- [Work instruction]: Leave out the pictures and transcribe every entry below exactly.

- [Input]:
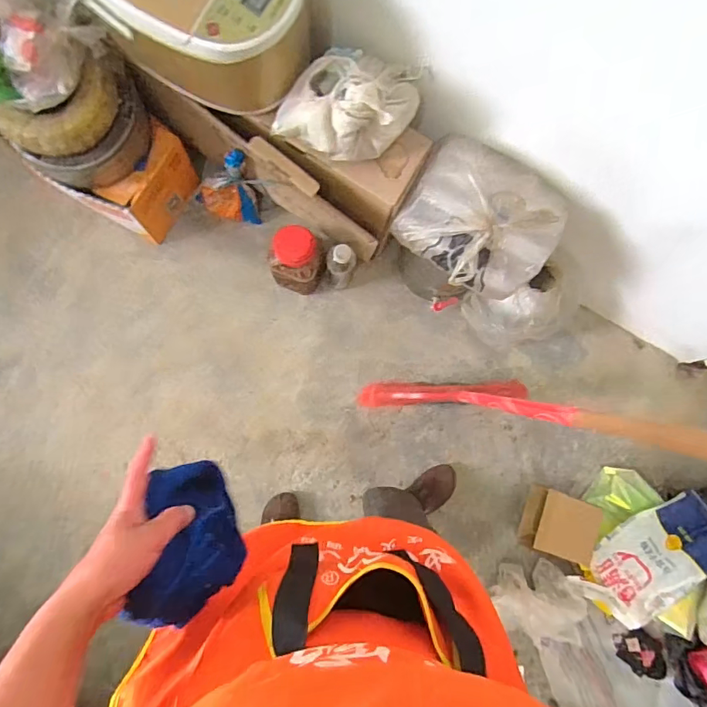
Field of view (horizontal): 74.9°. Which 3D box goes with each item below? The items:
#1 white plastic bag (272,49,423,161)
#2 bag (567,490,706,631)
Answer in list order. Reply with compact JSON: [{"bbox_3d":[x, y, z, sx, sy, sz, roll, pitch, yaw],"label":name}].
[{"bbox_3d":[-0.002,-0.457,0.810,0.226,0.114,0.202,23,81,-2],"label":"white plastic bag"},{"bbox_3d":[0.757,0.519,1.166,0.370,0.085,0.222,-36,90,-8],"label":"bag"}]

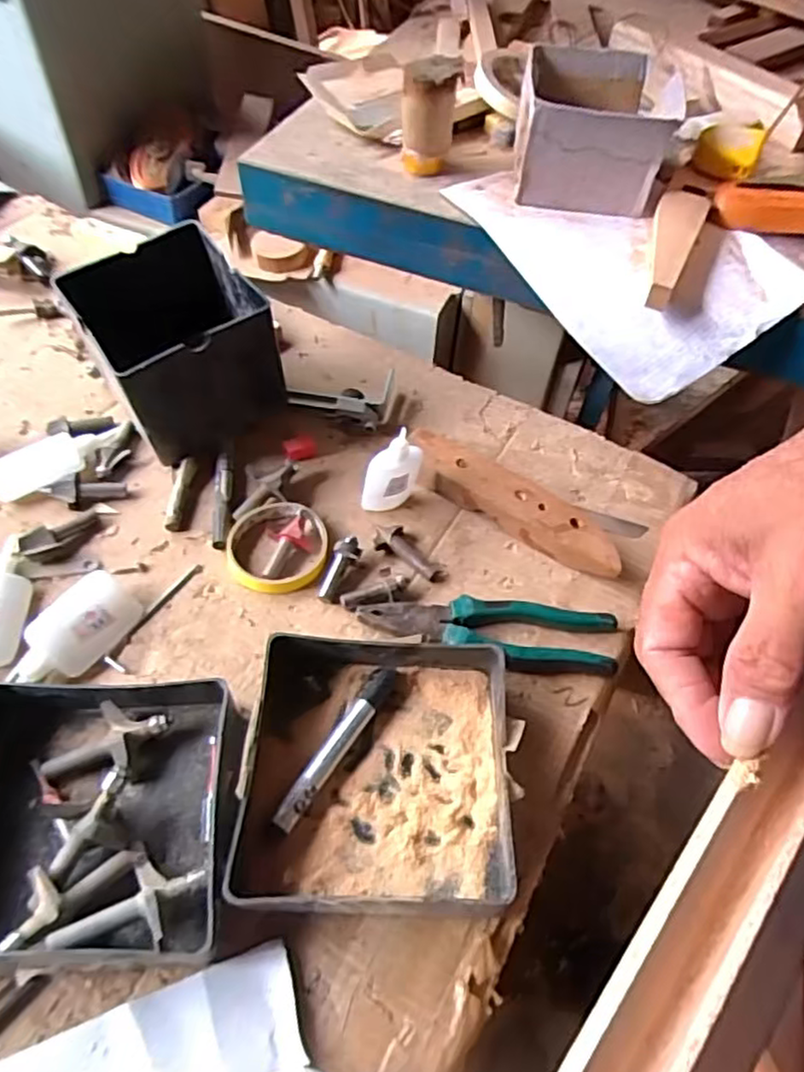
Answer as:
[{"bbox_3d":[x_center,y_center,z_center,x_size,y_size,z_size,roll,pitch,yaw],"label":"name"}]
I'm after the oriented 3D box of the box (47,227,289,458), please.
[{"bbox_3d":[-0.200,-0.160,0.609,0.129,0.139,0.134,-29,61,-23],"label":"box"}]

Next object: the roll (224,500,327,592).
[{"bbox_3d":[-0.103,0.009,0.568,0.082,0.016,0.084,3,54,-3],"label":"roll"}]

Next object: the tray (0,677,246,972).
[{"bbox_3d":[-0.194,0.170,0.427,0.174,0.043,0.170,0,54,-5],"label":"tray"}]

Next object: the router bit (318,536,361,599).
[{"bbox_3d":[-0.050,0.027,0.554,0.021,0.017,0.054,23,77,11],"label":"router bit"}]

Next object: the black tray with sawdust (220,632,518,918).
[{"bbox_3d":[-0.015,0.149,0.456,0.166,0.043,0.176,4,54,-3],"label":"black tray with sawdust"}]

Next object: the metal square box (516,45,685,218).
[{"bbox_3d":[0.173,-0.384,0.644,0.124,0.086,0.146,6,53,0],"label":"metal square box"}]

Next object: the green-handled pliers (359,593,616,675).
[{"bbox_3d":[0.069,0.075,0.532,0.195,0.019,0.056,3,54,-3],"label":"green-handled pliers"}]

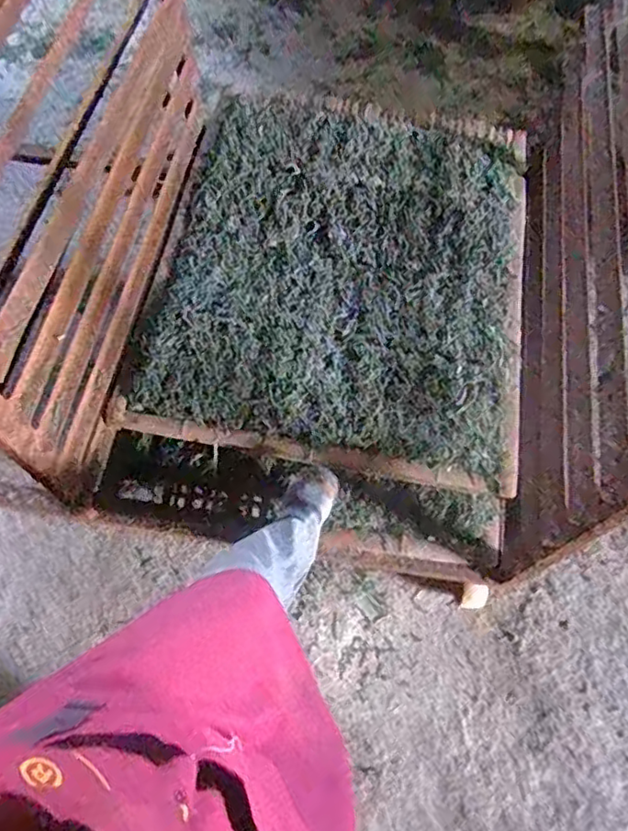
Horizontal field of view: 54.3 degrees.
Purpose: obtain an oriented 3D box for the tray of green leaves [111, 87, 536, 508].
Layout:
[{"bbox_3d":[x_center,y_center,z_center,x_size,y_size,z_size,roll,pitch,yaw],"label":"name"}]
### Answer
[{"bbox_3d":[0.067,-0.333,1.349,0.756,0.062,0.974,10,64,4],"label":"tray of green leaves"}]

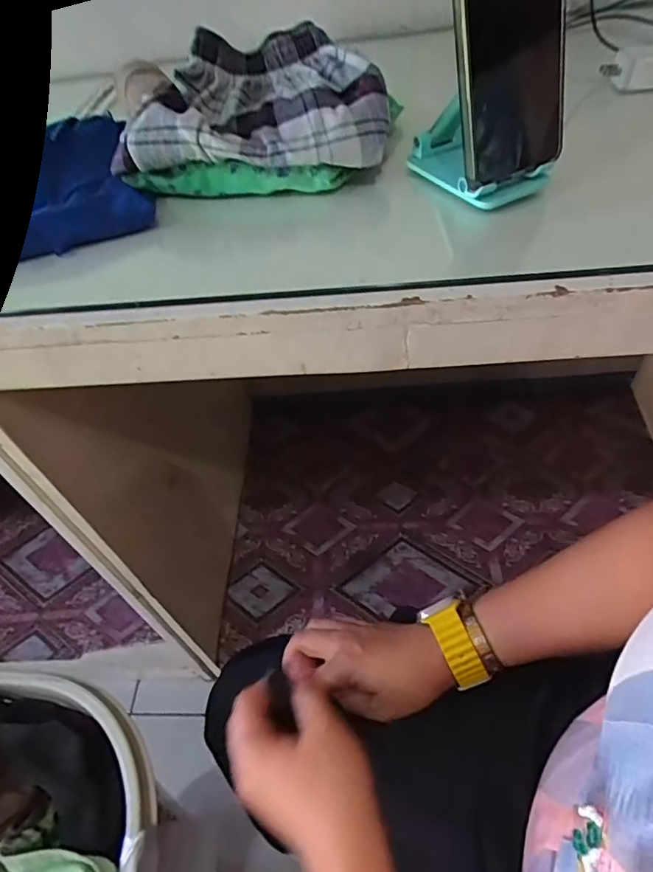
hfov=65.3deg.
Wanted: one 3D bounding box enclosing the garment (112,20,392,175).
[{"bbox_3d":[-0.055,-0.289,0.433,0.212,0.059,0.155,3,50,9],"label":"garment"}]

- [Response area]:
Field of view (horizontal): 74.9°. Which 3D box goes with each item below? The items:
#1 white plastic bag (272,49,423,161)
#2 bag (567,490,706,631)
Answer in list order. Reply with compact JSON: [{"bbox_3d":[x, y, z, sx, sy, sz, roll, pitch, yaw],"label":name}].
[{"bbox_3d":[-0.002,-0.457,0.810,0.226,0.114,0.202,23,81,-2],"label":"white plastic bag"},{"bbox_3d":[0.757,0.519,1.166,0.370,0.085,0.222,-36,90,-8],"label":"bag"}]

Answer as:
[{"bbox_3d":[x_center,y_center,z_center,x_size,y_size,z_size,roll,pitch,yaw],"label":"name"}]
I'm after the oriented 3D box of the box (47,227,289,458), please.
[{"bbox_3d":[-0.200,-0.160,0.609,0.129,0.139,0.134,-29,61,-23],"label":"box"}]

Next object: the roll (224,500,327,592).
[{"bbox_3d":[-0.103,0.009,0.568,0.082,0.016,0.084,3,54,-3],"label":"roll"}]

Next object: the tray (0,677,246,972).
[{"bbox_3d":[-0.194,0.170,0.427,0.174,0.043,0.170,0,54,-5],"label":"tray"}]

Next object: the router bit (318,536,361,599).
[{"bbox_3d":[-0.050,0.027,0.554,0.021,0.017,0.054,23,77,11],"label":"router bit"}]

Next object: the black tray with sawdust (220,632,518,918).
[{"bbox_3d":[-0.015,0.149,0.456,0.166,0.043,0.176,4,54,-3],"label":"black tray with sawdust"}]

Next object: the metal square box (516,45,685,218).
[{"bbox_3d":[0.173,-0.384,0.644,0.124,0.086,0.146,6,53,0],"label":"metal square box"}]

Next object: the green-handled pliers (359,593,616,675).
[{"bbox_3d":[0.069,0.075,0.532,0.195,0.019,0.056,3,54,-3],"label":"green-handled pliers"}]

Horizontal field of view: 54.3 degrees.
Purpose: obtain an oriented 3D box for the tray of green leaves [111, 87, 536, 508].
Layout:
[{"bbox_3d":[x_center,y_center,z_center,x_size,y_size,z_size,roll,pitch,yaw],"label":"name"}]
### Answer
[{"bbox_3d":[0.067,-0.333,1.349,0.756,0.062,0.974,10,64,4],"label":"tray of green leaves"}]

hfov=65.3deg.
Wanted: one 3D bounding box enclosing the garment (112,20,392,175).
[{"bbox_3d":[-0.055,-0.289,0.433,0.212,0.059,0.155,3,50,9],"label":"garment"}]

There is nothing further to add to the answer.